Cliff recoiled at mention of a payment – especially such an enormous amount.
“What am I going to do with a check?” he asked.
“Fine,” Nancy clicked open her wallet. “Cash. What do you need? It looks like I’ve got about $200 on me. Take it. Buy what you need. Clothes? Food? I don’t know. Just, please. Not tonight. Not here. Not now. You need to go. She can’t see you. I hope you understand.”
Cliff nodded. He slumped his shoulders and took the cash through the gap in the gate.
“You really do look good,” Nancy repeated, handing him a business card. “Here’s my number. I’m an interior decorator now. My work and cell phone are both on the card. I hope we can work this out in the near future.”
Cliff slid the card into the inside pocket of his jacket.
“Take care of yourself, Cliff,” Nancy said, turning to walk back toward the house.
Cliff thought he could see Rindy’s eyes flash across the gap in the sliver of light that split the curtains in the upstairs room.

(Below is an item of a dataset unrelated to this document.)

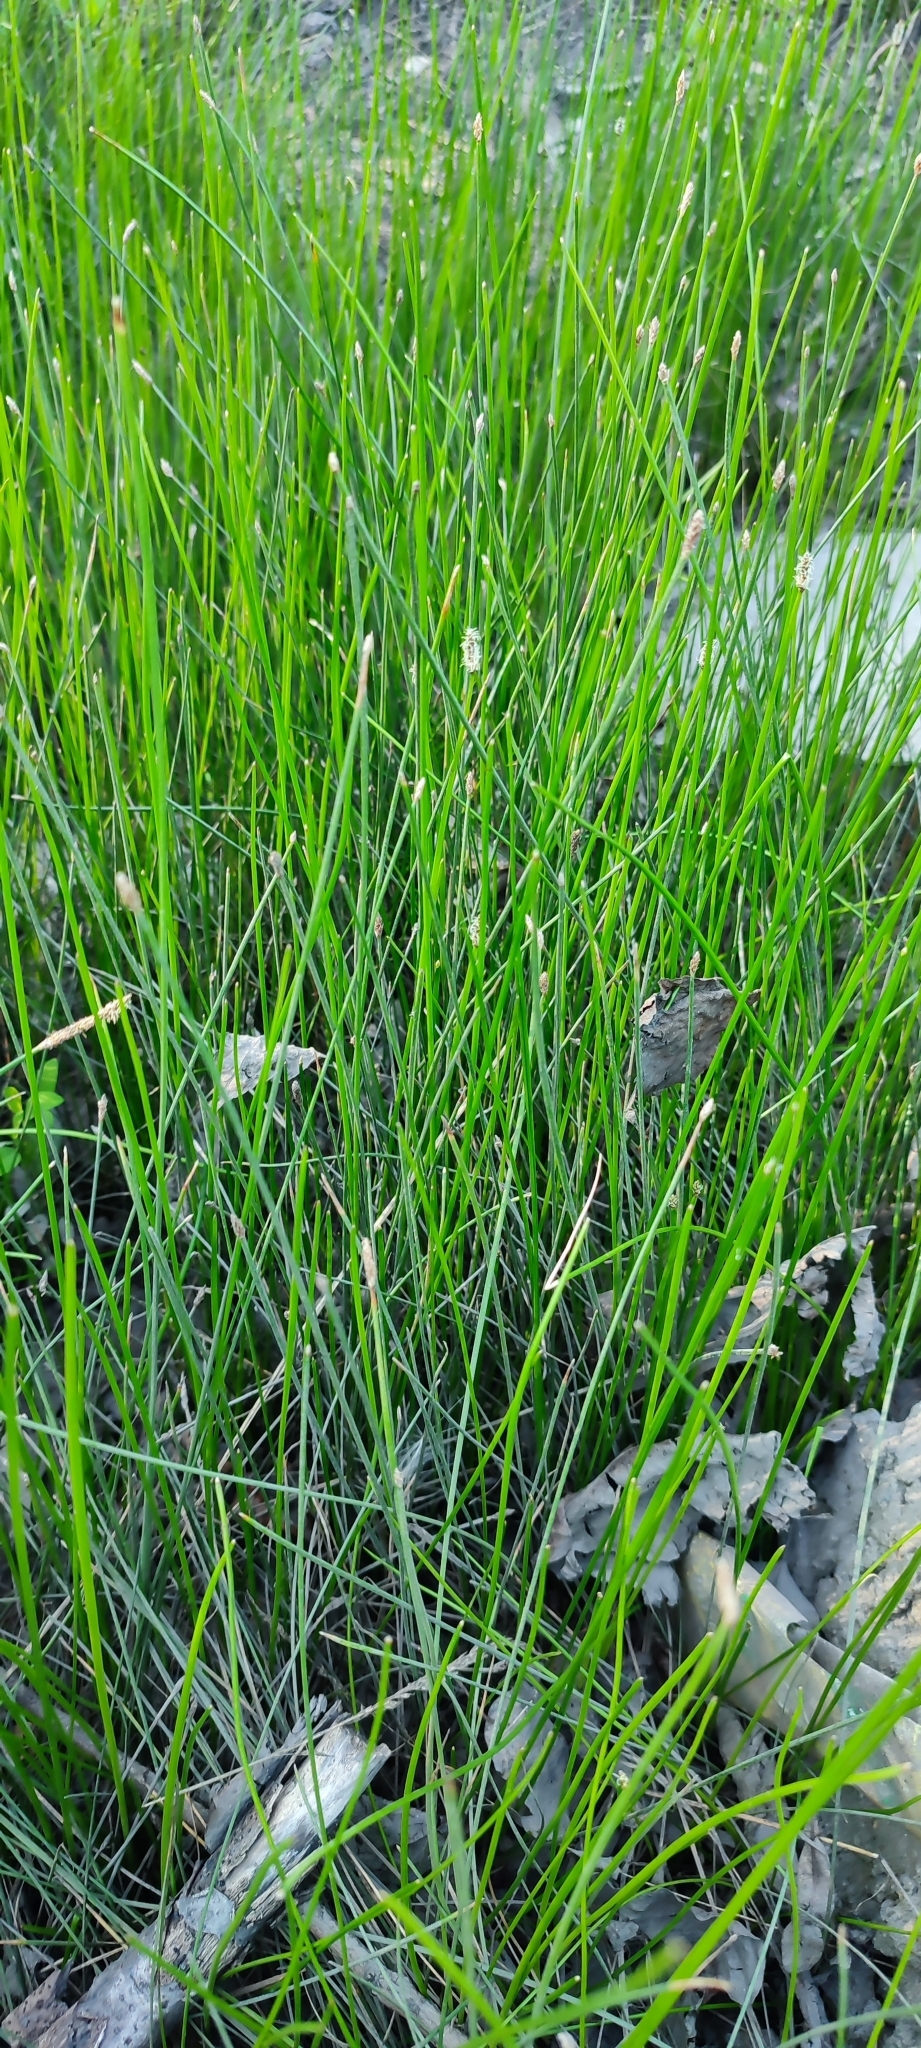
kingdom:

“Hey Nancy,” Cliff called to his ex-wife, pulling the object from his pocket. “I still have our tenth anniversary watch.”
Nancy returned to the gate.
“Do you really?” she asked. “Still works?”

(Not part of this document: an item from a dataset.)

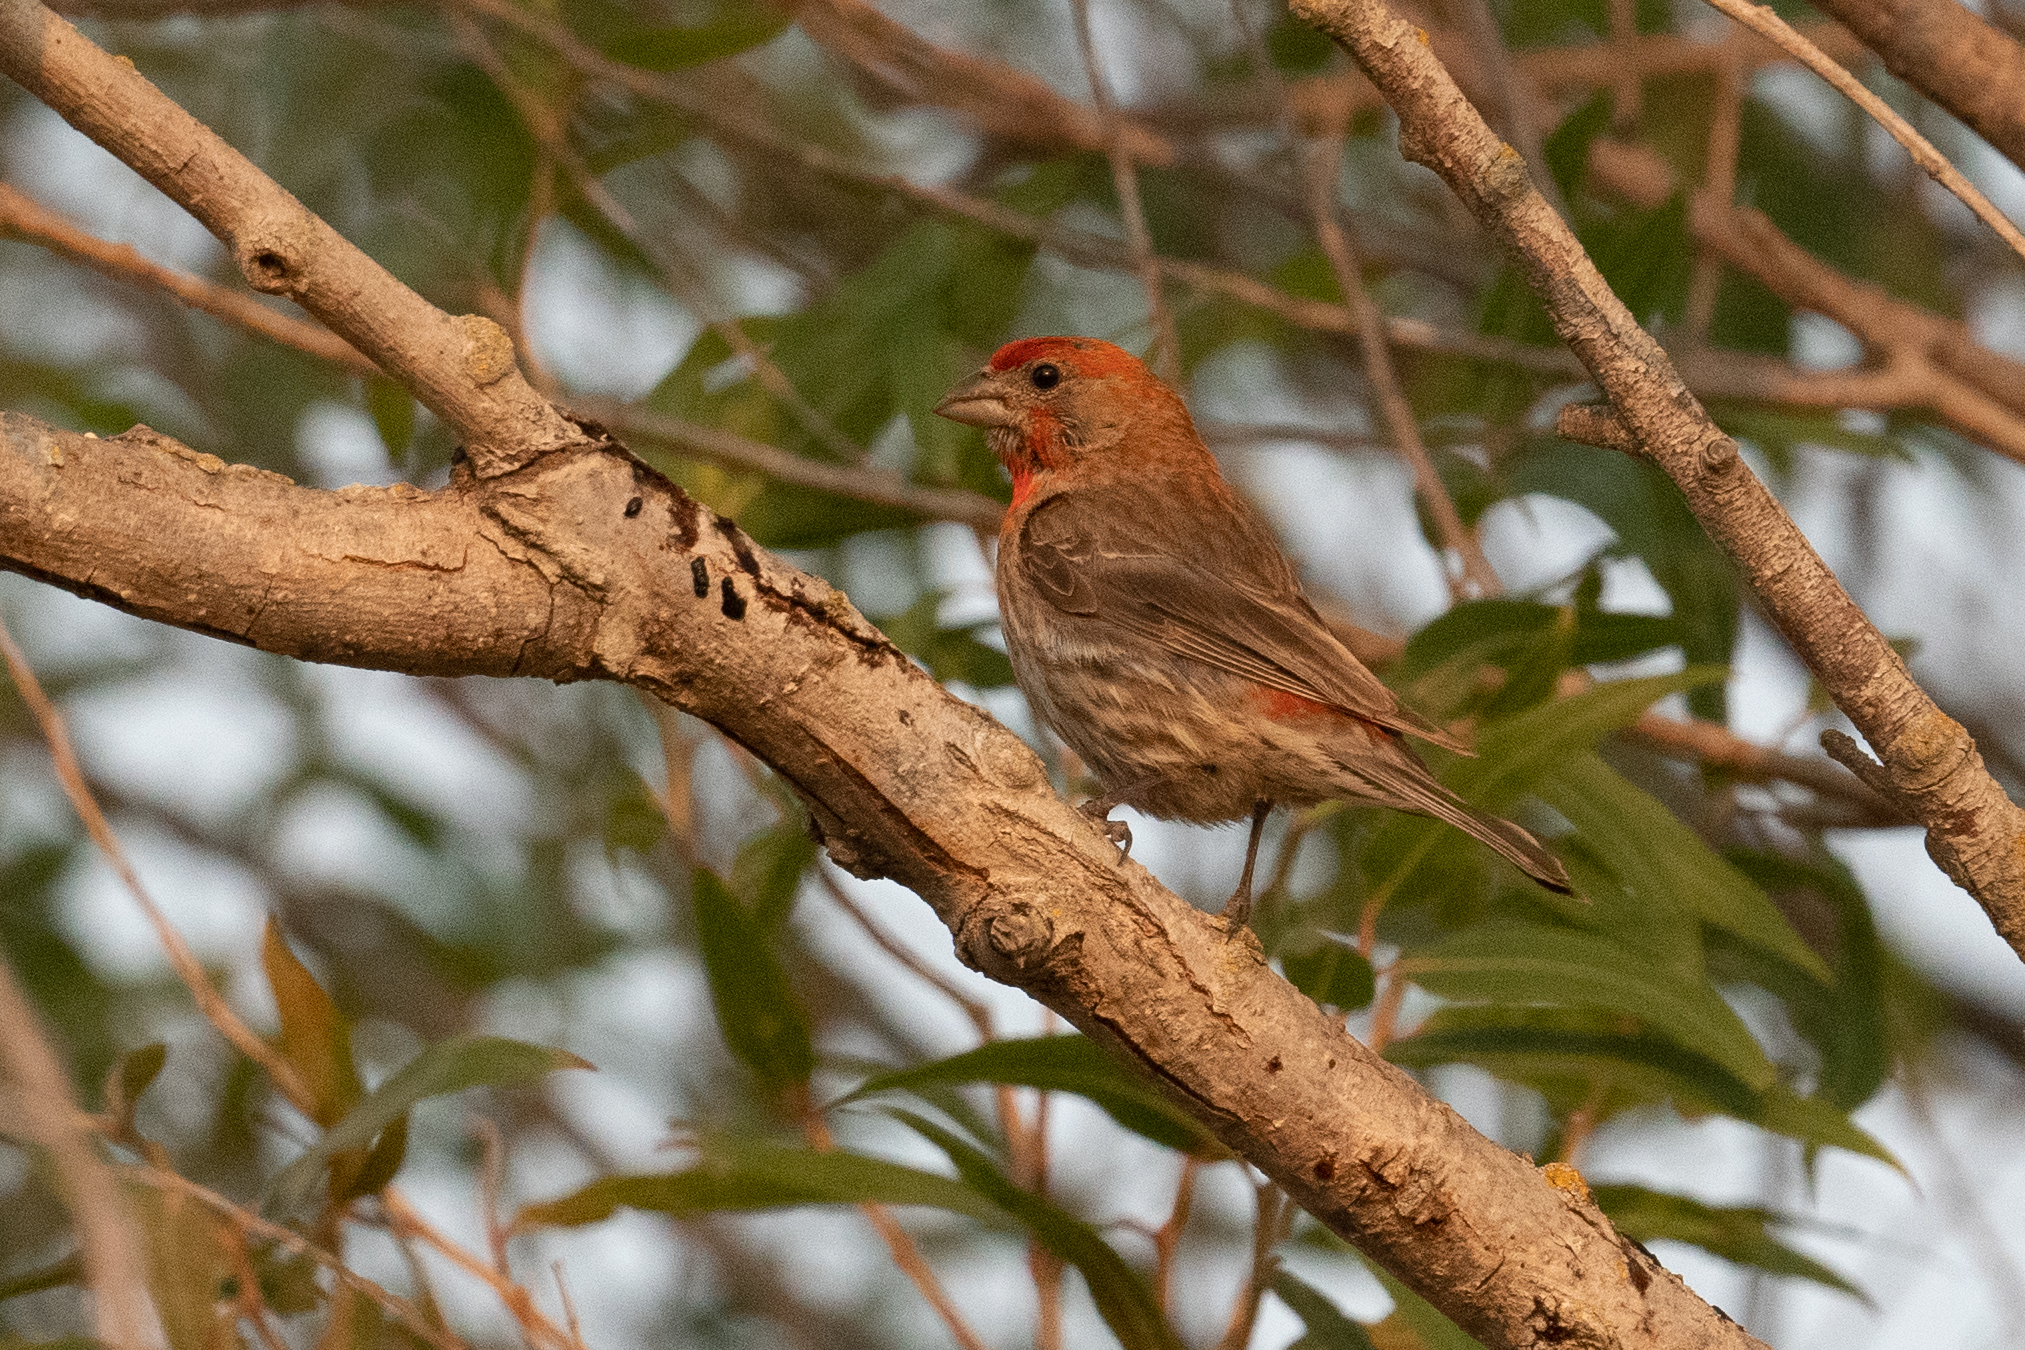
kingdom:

Cliff looked at the cracked face and the frozen hands.
“Nah,” he said. “It got all busted up.”
“What were you doing at 9:15 on Thursday night last week?” she asked.
“What do you mean?”
“Thursday; 9:15, last week,” Nancy pointed at the watch, frozen in time with both hands and the date paused at the moment of impact. “That must be when it stopped working.”